High Society Dinners offers extraordinary insight into the domestic arrangements of the Russian aristocracy, presenting six months' worth of menus served in St Petersburg to the guests of Pavel Durnovo (1804–64), Grand Equerry to the Tsar, businessman and politician, part of an important late-19th-century dynasty that included ministers and high officials.The menus themselves would be useful enough for what they reveal about culinary culture in Russia, but it is the academic commentary in the introductory essay Yuri Lotman and Jelena Pogosjan that is so invaluable, dissecting the choice of dishes, the dining rituals and the social circles of the participants.
The second part is a transcript of one year's menus and guest lists interspersed with extracts from family letters and journals. This section was undertaken by A.A. Kononov and M.A. Gordin.

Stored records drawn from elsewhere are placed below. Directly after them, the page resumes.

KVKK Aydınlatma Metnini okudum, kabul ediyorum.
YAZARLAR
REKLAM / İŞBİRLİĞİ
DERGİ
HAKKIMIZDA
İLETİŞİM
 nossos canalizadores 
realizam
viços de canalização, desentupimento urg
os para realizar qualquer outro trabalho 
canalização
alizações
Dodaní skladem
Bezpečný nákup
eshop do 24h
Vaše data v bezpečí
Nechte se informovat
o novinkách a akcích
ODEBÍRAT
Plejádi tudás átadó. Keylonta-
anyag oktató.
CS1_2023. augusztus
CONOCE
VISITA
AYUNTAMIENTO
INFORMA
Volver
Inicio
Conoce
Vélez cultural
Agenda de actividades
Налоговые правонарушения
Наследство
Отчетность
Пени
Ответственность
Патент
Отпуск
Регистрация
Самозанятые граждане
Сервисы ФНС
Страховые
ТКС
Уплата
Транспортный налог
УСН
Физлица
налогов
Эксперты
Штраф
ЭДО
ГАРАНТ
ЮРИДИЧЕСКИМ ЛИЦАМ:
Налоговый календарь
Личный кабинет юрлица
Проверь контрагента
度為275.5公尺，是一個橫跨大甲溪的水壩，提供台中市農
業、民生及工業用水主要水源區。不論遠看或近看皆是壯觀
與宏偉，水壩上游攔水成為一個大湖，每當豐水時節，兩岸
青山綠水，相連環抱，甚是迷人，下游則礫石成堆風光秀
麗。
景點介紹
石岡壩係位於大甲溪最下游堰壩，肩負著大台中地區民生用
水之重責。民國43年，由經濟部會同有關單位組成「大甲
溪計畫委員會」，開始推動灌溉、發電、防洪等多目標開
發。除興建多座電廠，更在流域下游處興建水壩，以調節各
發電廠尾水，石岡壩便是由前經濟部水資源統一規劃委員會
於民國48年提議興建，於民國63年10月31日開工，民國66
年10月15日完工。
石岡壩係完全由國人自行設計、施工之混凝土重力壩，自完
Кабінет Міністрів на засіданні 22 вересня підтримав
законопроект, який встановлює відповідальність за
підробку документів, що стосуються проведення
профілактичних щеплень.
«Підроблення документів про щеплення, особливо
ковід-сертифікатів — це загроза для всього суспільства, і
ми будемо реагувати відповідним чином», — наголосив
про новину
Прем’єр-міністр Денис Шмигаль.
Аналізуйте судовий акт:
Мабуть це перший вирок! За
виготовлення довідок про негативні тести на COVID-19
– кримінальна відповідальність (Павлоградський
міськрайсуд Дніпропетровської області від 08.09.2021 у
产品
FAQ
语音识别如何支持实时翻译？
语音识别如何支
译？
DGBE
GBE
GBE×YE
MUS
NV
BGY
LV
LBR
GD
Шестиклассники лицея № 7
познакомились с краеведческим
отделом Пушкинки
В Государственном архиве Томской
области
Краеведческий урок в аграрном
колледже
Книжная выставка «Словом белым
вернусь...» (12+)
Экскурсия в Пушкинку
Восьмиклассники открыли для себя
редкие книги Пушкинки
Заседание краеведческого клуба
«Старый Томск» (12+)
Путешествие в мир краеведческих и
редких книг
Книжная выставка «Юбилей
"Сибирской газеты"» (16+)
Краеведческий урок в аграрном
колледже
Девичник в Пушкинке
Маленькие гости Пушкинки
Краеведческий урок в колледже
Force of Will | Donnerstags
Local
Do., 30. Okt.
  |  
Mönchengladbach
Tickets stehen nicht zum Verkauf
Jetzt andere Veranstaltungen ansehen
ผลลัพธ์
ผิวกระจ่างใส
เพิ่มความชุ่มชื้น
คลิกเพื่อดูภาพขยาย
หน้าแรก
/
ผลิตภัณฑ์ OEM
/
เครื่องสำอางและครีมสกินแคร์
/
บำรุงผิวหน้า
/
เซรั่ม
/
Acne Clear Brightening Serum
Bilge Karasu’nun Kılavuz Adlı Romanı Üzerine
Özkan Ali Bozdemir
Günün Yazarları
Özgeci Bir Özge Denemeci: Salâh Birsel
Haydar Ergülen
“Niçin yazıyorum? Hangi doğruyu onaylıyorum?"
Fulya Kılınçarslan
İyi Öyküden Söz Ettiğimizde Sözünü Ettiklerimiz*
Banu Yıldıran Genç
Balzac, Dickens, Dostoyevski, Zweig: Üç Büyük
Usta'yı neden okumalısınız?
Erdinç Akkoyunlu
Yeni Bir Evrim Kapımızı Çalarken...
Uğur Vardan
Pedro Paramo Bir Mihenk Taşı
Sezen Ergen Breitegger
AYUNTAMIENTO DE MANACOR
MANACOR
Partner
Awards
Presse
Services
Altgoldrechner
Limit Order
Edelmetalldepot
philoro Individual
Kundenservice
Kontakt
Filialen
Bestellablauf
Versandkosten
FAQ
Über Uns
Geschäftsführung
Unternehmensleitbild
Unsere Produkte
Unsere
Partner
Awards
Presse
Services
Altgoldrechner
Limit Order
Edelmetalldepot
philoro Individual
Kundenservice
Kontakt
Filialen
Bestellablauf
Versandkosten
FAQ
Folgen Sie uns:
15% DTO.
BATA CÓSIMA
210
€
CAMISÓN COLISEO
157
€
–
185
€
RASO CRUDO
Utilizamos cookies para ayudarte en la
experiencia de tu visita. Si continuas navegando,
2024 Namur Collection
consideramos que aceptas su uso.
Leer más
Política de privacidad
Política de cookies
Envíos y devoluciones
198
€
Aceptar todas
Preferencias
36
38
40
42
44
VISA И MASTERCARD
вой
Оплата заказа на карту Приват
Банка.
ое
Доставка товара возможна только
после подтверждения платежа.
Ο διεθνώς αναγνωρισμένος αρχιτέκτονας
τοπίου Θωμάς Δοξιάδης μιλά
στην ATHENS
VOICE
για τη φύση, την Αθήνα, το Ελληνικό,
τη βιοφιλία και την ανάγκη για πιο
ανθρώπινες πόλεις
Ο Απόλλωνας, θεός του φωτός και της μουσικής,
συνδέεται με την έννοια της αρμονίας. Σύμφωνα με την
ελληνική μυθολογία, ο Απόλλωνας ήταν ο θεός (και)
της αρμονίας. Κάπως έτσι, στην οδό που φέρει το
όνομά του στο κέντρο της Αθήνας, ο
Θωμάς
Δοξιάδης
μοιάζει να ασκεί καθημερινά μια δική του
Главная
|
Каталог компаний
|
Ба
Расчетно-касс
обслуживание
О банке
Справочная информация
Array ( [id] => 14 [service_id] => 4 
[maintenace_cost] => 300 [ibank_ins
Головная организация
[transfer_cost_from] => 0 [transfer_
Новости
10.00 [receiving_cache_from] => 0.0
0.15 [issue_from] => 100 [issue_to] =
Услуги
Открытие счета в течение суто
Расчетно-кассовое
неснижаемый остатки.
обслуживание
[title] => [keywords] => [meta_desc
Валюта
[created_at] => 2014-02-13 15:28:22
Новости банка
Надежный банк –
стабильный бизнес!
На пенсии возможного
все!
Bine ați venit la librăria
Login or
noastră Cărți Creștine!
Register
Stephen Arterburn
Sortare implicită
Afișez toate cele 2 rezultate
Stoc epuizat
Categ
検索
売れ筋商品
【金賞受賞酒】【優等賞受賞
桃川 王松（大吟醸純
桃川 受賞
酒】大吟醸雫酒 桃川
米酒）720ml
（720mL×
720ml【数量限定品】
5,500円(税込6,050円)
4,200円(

Taken with the extensive contemporary illustrations, it sets in context the domestic and gastronomic underpinnings of life in this group at the heart of the Russian empire.
The Russian has been finely translated by Marian Schwartz (who has worked with M. Gorbachov and translated works by Tolstoy, Bulgakov and Lermontov) and the book as a whole is annotated and introduced by Darra Goldstein, formerly editor of Gastronomica, professor of Russian Studies and author of books about Russian and Georgian food.